É o caso da pesquisa Datafolha divulgada há pouco. Num cenário inédito, sem Doria e Moro, e portanto incomparável com os levantamentos anteriores, ela mostra a previsível consolidação das candidaturas de Lula (48%) e Jair Bolsonaro (27%).
Como a divulgação de pesquisas de diferentes institutos, com metodologias distintas, sucede-se no noticiário, é fácil se confundir na numeralha e extrair dos percentuais conclusões que não se sustentam, técnica ou empiricamente. Ademais, o leitor bem sabe que não faltam aqueles prontos a amassar os números conforme lhe convêm.
Em meio a tanto ruído, o sinal político essencial é relativamente simples, sonolento diante do barulho das redes: Lula e Bolsonaro caminham para disputar quem será presidente da República em 2023. Um fato político como o anúncio do novo Datafolha ajuda a cavar a cova das demais pré-candidaturas, para abusar da metáfora que abre este texto. Não são as pesquisas, observe-se, que enterrão a terceira via ou como se queira chamar as alternativas; são os eleitores e os incentivos partidários que hoje prevalecem.

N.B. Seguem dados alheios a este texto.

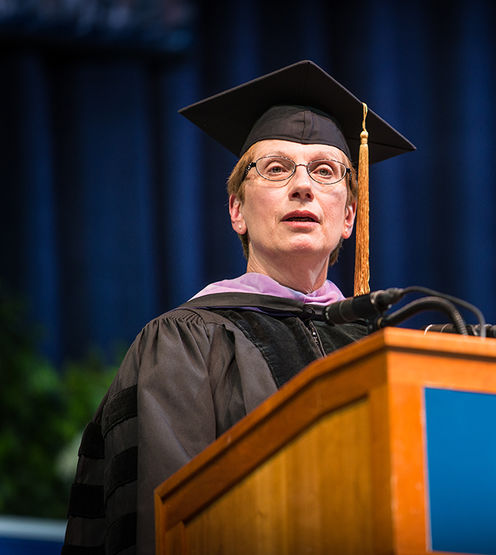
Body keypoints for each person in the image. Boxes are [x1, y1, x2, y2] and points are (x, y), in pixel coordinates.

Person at [61, 60, 414, 555]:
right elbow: (163, 523)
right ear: (237, 211)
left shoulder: (385, 351)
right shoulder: (185, 342)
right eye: (275, 168)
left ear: (350, 216)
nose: (303, 185)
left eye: (326, 170)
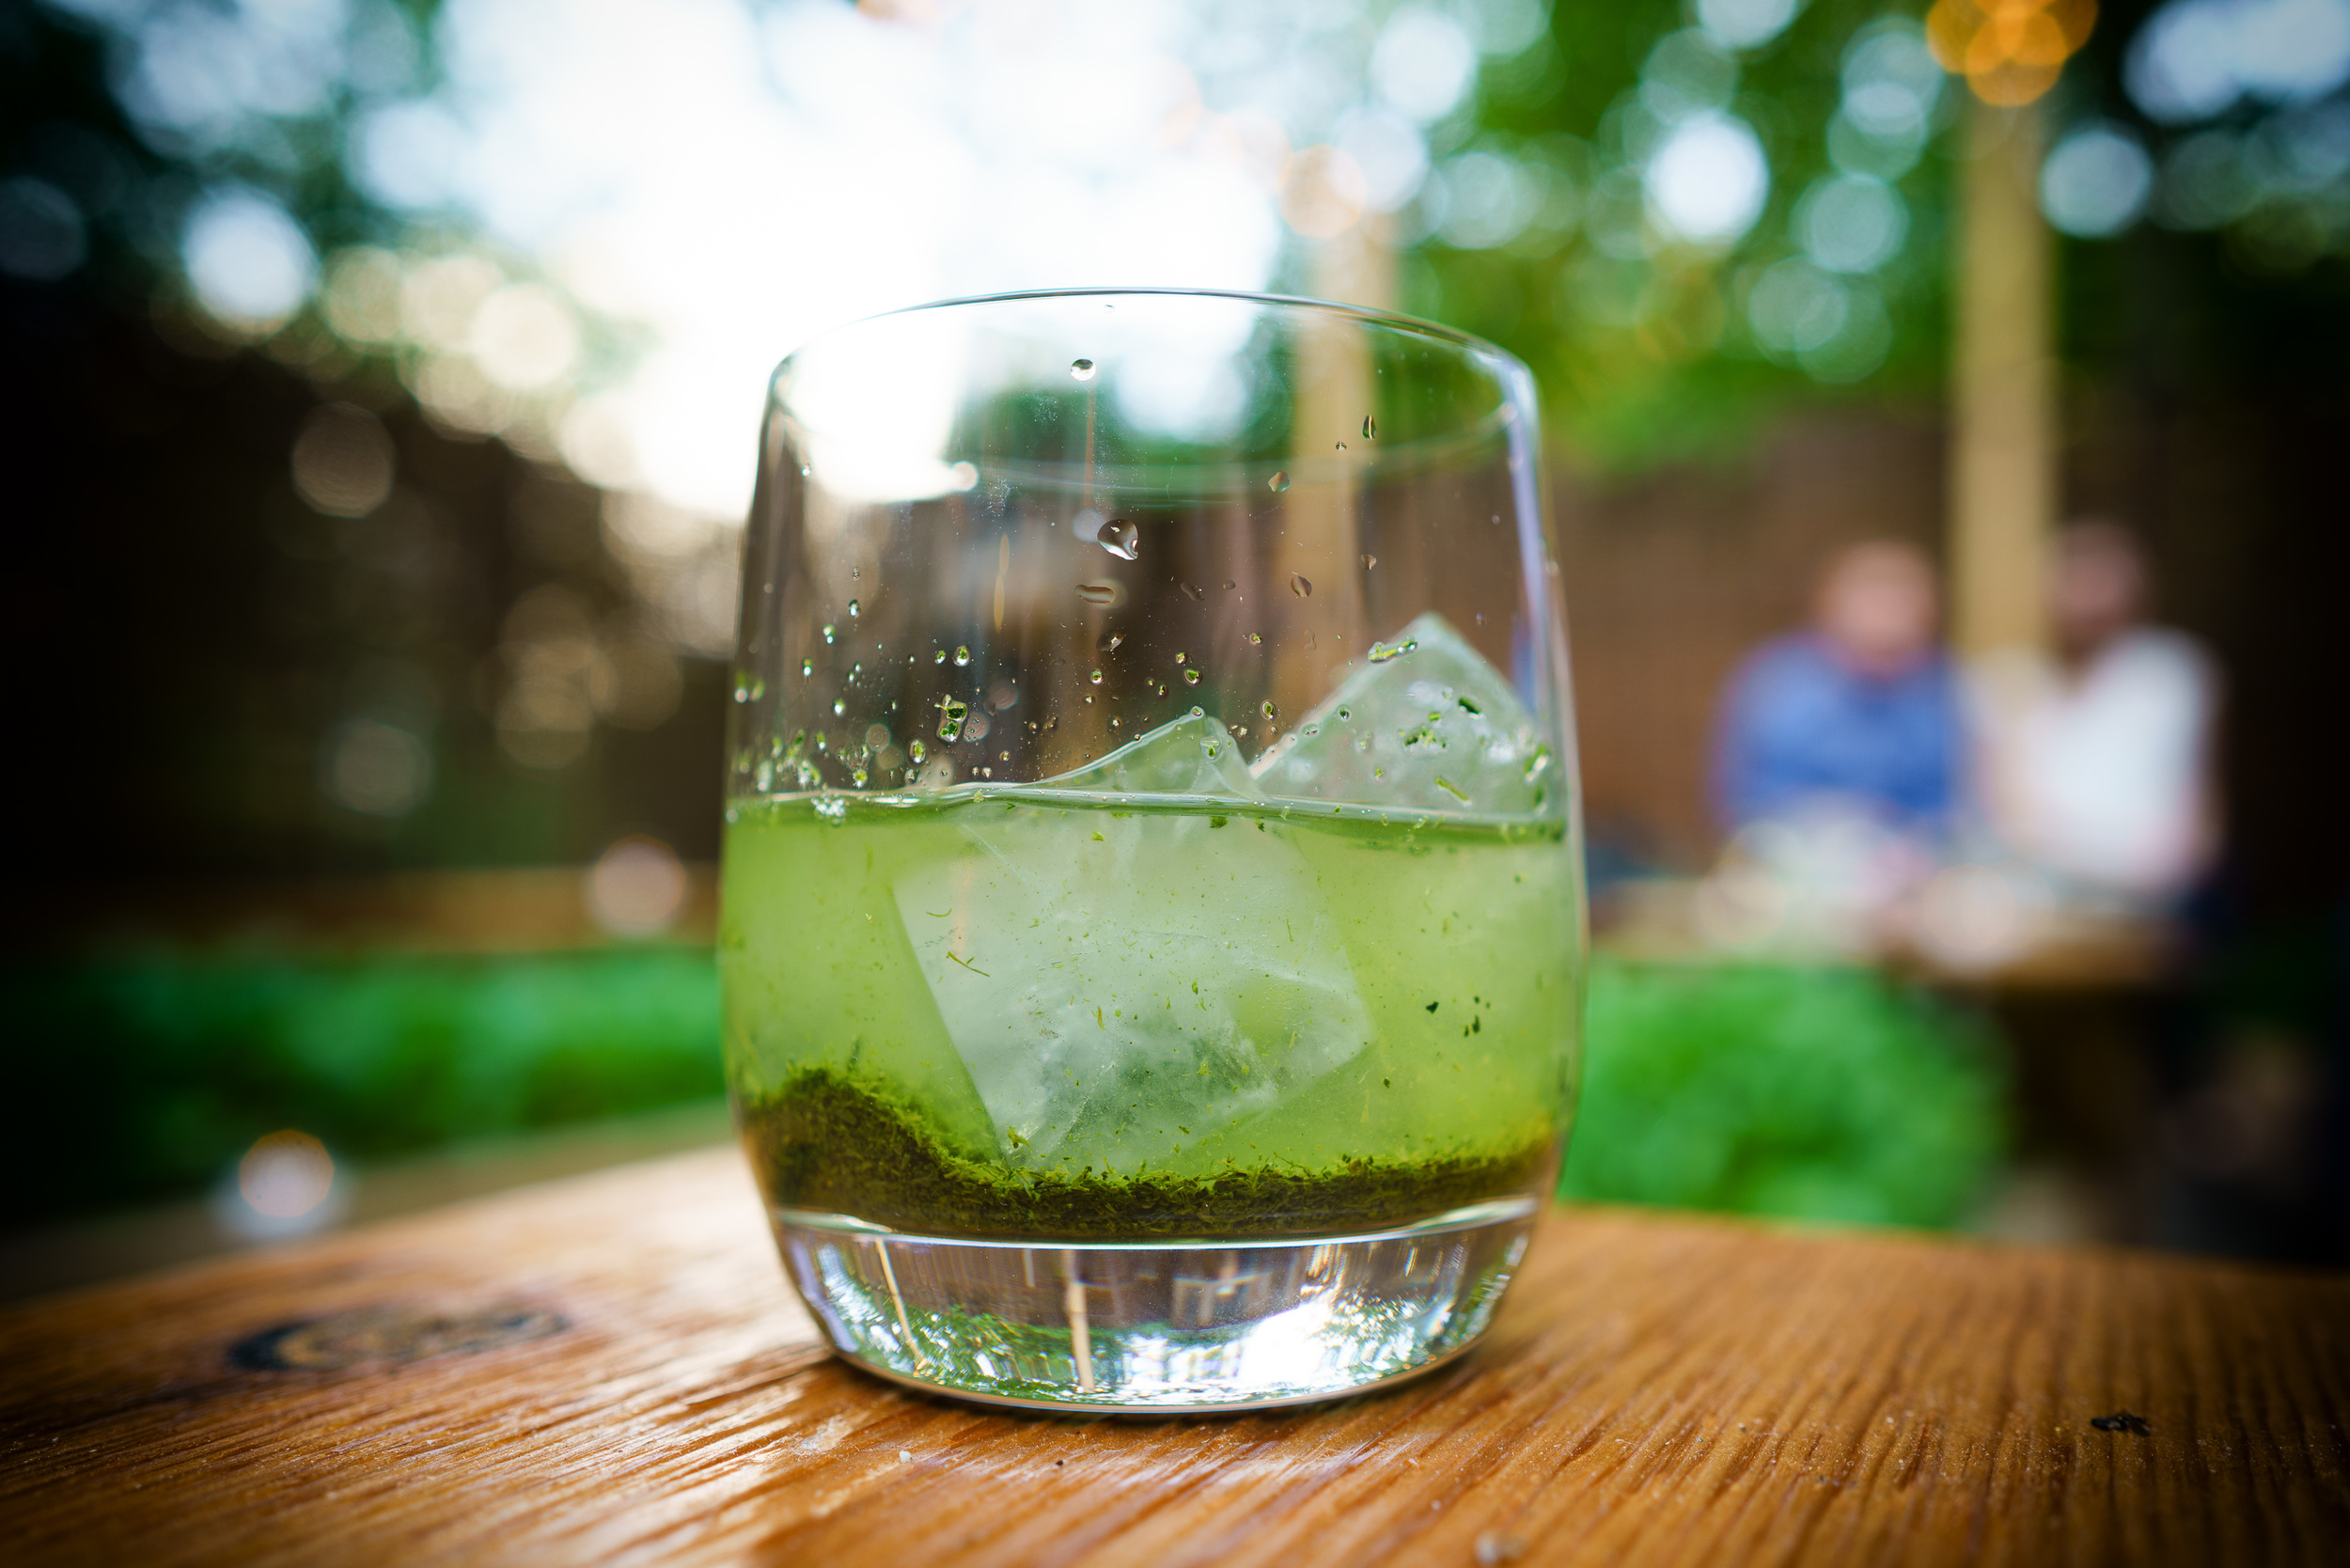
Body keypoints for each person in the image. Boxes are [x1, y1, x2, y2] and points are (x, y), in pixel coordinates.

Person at [1973, 521, 2218, 909]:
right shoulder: (2011, 680)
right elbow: (2007, 811)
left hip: (2146, 891)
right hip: (2037, 886)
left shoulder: (2168, 675)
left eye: (2100, 581)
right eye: (2073, 581)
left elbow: (2194, 808)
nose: (2086, 600)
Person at [1711, 541, 1967, 839]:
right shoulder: (1780, 685)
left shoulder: (1945, 688)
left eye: (1901, 602)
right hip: (1797, 859)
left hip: (1918, 862)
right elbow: (1744, 800)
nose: (1886, 616)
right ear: (1830, 605)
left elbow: (1958, 804)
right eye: (1873, 600)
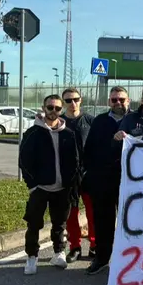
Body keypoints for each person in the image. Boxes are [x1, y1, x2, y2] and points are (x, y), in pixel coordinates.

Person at [18, 94, 80, 275]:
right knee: (34, 223)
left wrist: (70, 184)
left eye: (57, 108)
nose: (53, 111)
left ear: (62, 110)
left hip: (62, 189)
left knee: (60, 223)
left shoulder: (68, 134)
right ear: (43, 108)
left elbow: (75, 161)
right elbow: (24, 161)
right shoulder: (32, 133)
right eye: (50, 107)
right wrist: (33, 185)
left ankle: (59, 253)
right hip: (40, 188)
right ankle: (32, 256)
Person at [84, 86, 131, 275]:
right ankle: (102, 258)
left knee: (130, 222)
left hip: (130, 180)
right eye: (114, 100)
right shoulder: (100, 121)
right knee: (103, 221)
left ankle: (129, 262)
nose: (118, 103)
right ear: (109, 102)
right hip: (103, 180)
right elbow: (89, 149)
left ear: (128, 101)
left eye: (121, 99)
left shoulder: (136, 120)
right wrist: (91, 174)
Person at [59, 87, 96, 263]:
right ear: (63, 102)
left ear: (81, 100)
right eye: (68, 100)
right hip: (68, 175)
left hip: (88, 174)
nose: (72, 103)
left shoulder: (90, 121)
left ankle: (95, 245)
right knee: (71, 213)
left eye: (75, 99)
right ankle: (75, 247)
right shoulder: (59, 122)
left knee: (92, 212)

Eleger deputados mantém ou aumenta o fundo partidário, principal fonte de dinheiro dos políticos. Oferece o melhor retorno sobre o investimento. Candidaturas locais competitivas têm baixo risco e maior potencial de vingar. Uma candidatura presidencial é um investimento caríssimo para qualquer partido e, no cenário que se desenha, apresenta risco intolerável. A chance de derrota é imensa. Num mercado político cada vez mais competitivo, em que partidos disputam talento e espaço finito, os chefes das legendas também calculam o custo de oportunidade. Afinal, dinheiro numa candidatura A é dinheiro que não foi para a candidatura B. É preciso escolher com inteligência.
Se acertado, o retorno para o investimento no Planalto é incalculável. Vai muito além de fundo partidário, por óbvio. O PT está bem posicionado para seguir apostando em Lula. Ele tem chances reais de ser eleito.
Como dono da caneta presidencial e de uma base mais coesa do que alguns supõem, Bolsonaro também tem chances reais. Até hoje, ninguém perdeu uma reeleição presidencial. Somente quem está no poder ou dele depende para a sobrevivência política sabe o tamanho do torque do bólido da Presidência. É como disputar uma corrida numa Ferrari. Bolsonaro, como seus antecessores, acelera o carro como pode e não pode.
Tanto Lula quanto Bolsonaro têm um longo caminho a percorrer até o primeiro turno. A vasta maioria dos brasileiros dizem já ter decidido em quem votarão. Porém, quem entende de campanha sabe que muita, mas muita coisa mesmo, pode mudar até outubro. Excetuado o imponderável, contudo, deixando de lado por um momento aqueles fatos raros, inesperados e repentinos que alteram subitamente o destino de uma eleição, resta cada vez mais evidente que tanto os chefes partidários quanto os eleitores não querem uma opção a Lula e a Bolsonaro. É uma via inviável.